Zuckerberg’s statement reads:

“Everyone in the world should have access to the internet. That's why we launched Internet.org with so many different initiatives -- including extending networks through solar-powered planes, satellites and lasers, providing free data access through Free Basics, reducing data use through apps, and empowering local entrepreneurs through Express Wi-Fi.

“Today India's telecom regulator decided to restrict programs that provide free access to data. This restricts one of Internet.org's initiatives, Free Basics, as well as programs by other organizations that provide free access to data.

“While we're disappointed with today's decision, I want to personally communicate that we are committed to keep working to break down barriers to connectivity in India and around the world. Internet.org has many initiatives, and we will keep working until everyone has access to the internet.
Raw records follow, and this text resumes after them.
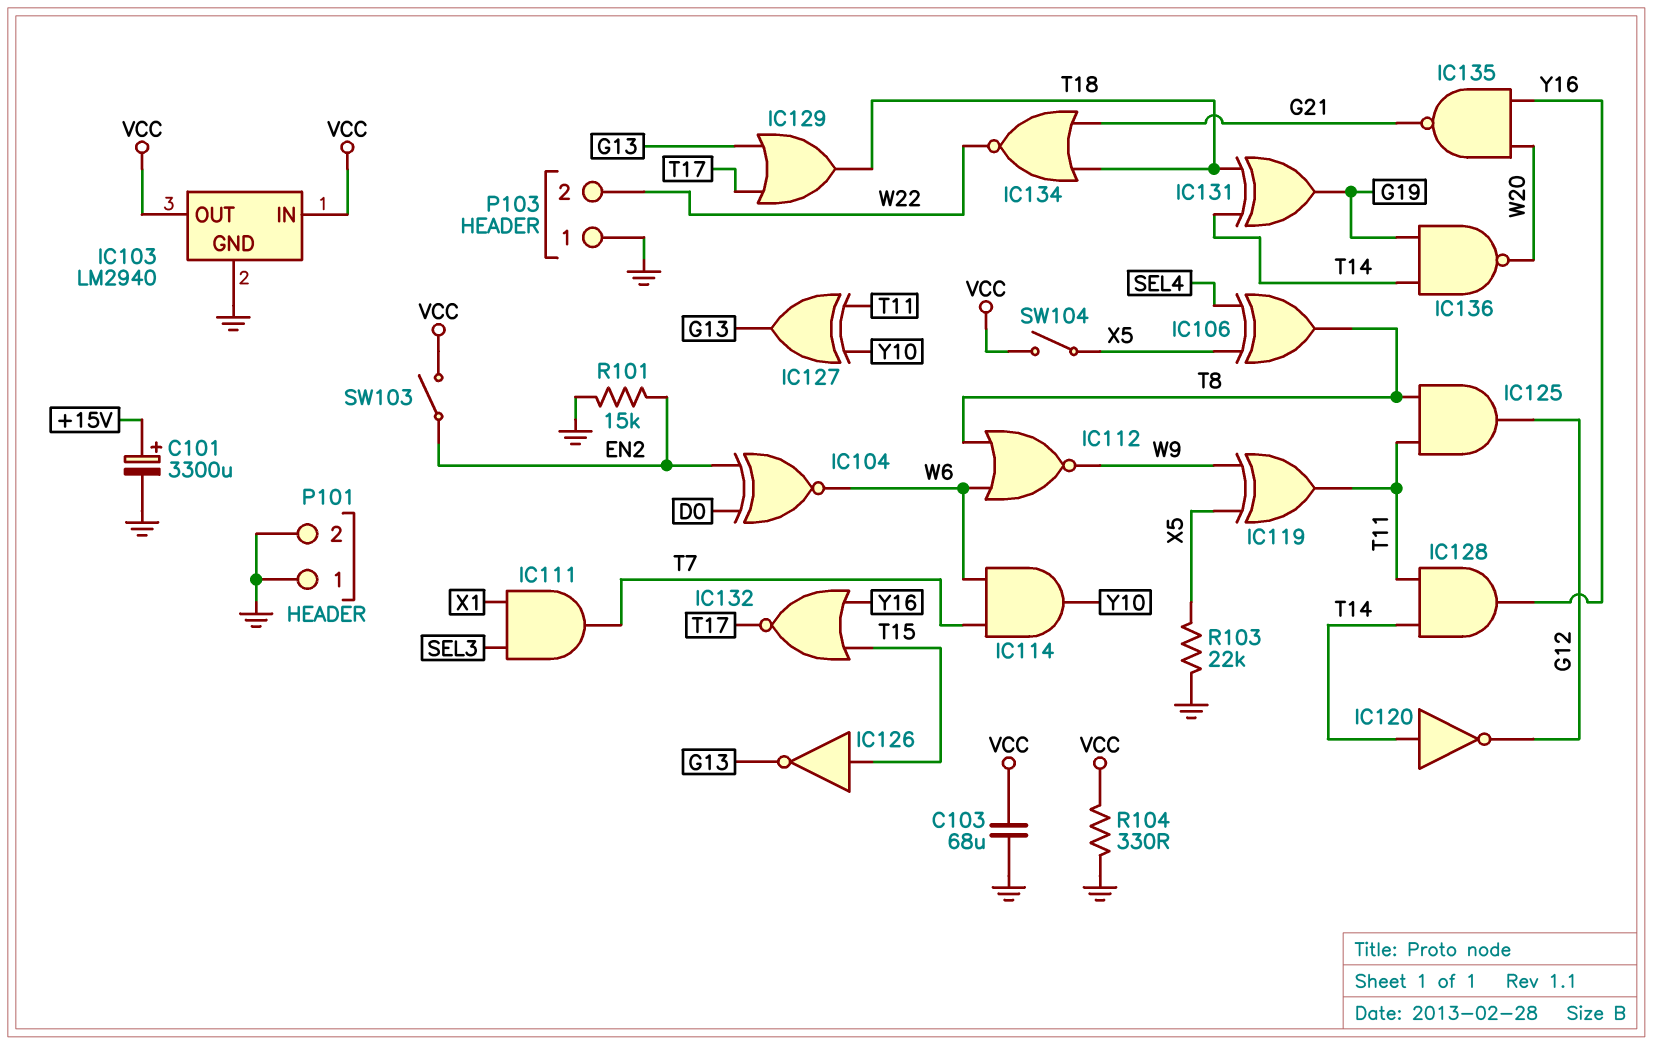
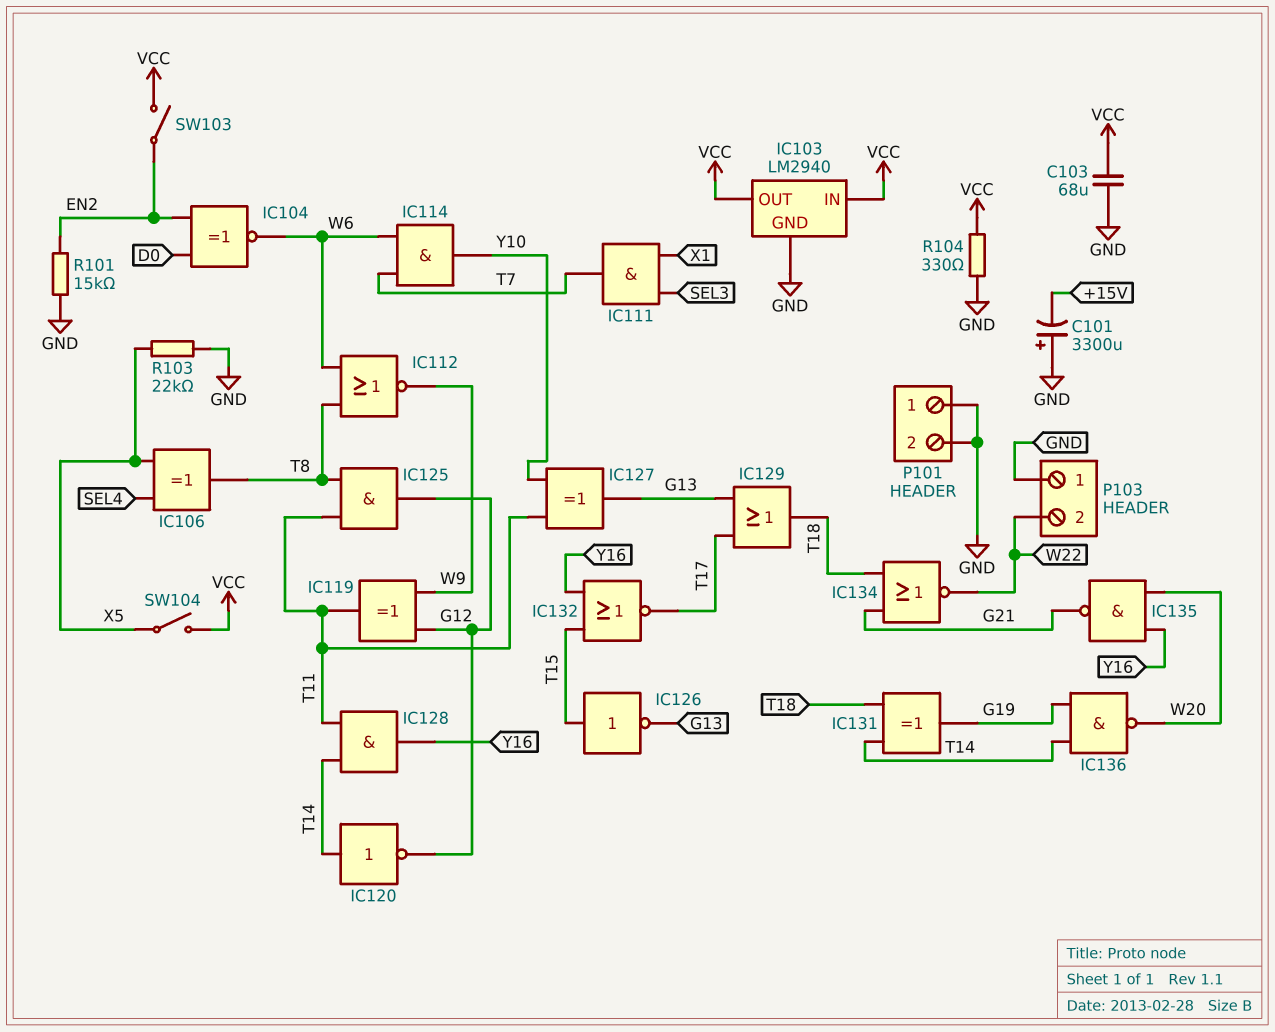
C101: 3300uF (plus +15V, minus GND) -> 3300uF (plus GND, minus +15V)
IC119: XOR (in W9, in X5, out T11) -> XOR (in G12, in W9, out T11)

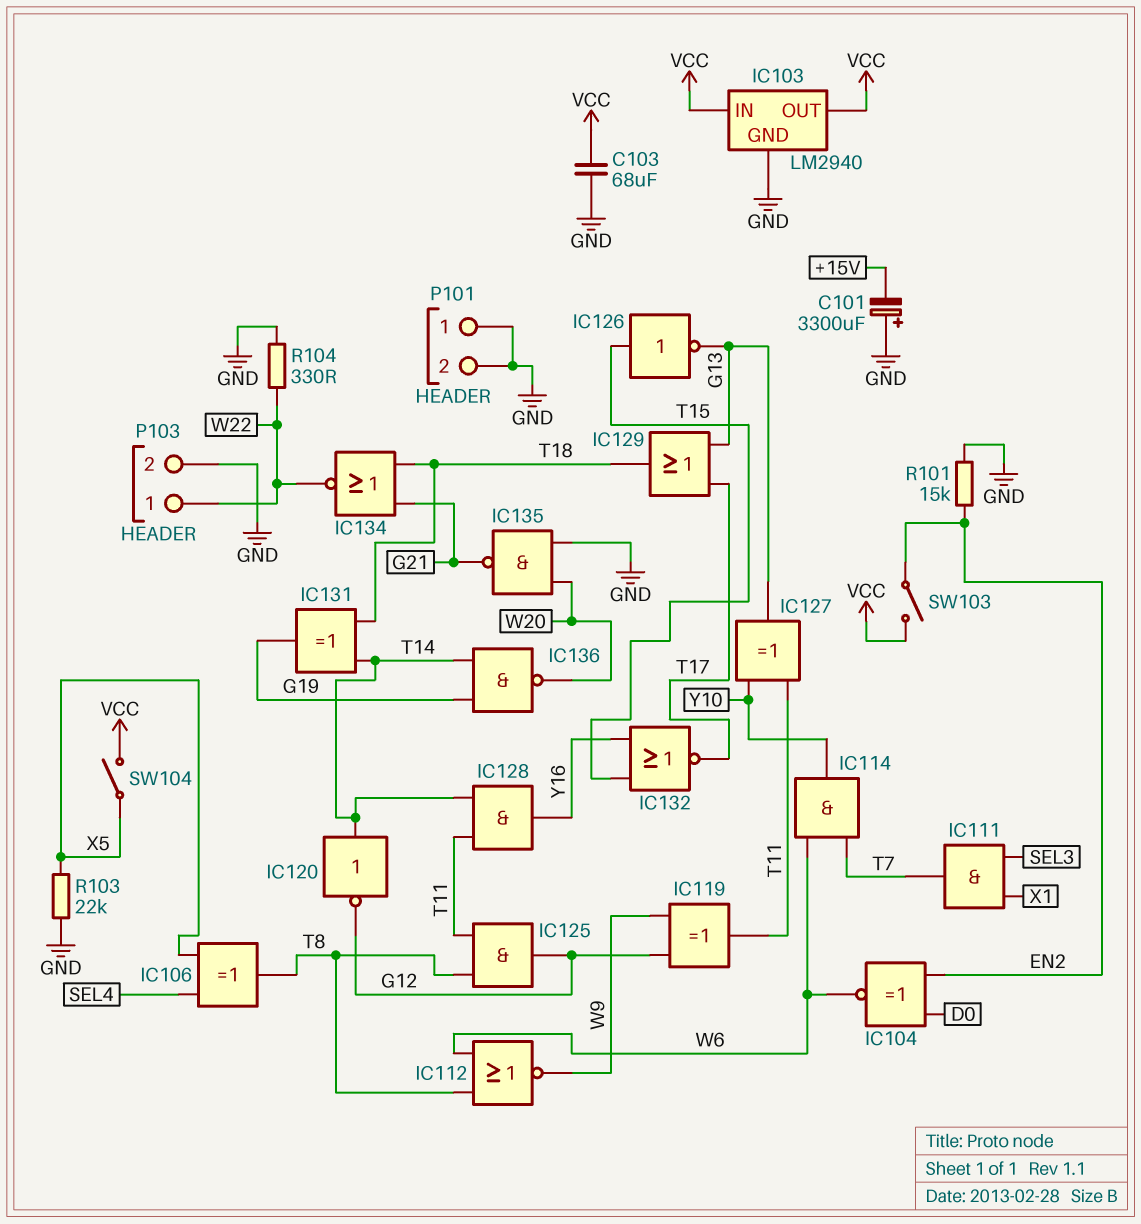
IC135: NAND (in W20, in Y16, out G21) -> NAND (in GND, in W20, out G21)
P103 pin 1: GND -> W22
P103 pin 2: W22 -> GND
R104: 330 (GND, VCC) -> 330 (GND, W22)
Our work with Internet.org around the world has already improved many people's lives. More than 19 million people in 38 countries have been connected through our different programs.

“Connecting India is an important goal we won't give up on, because more than a billion people in India don't have access to the internet. We know that connecting them can help lift people out of poverty, create millions of jobs and spread education opportunities. We care about these people, and that's why we're so committed to connecting them.

“Our mission is to make the world more open and connected. That mission continues, and so does our commitment to India.”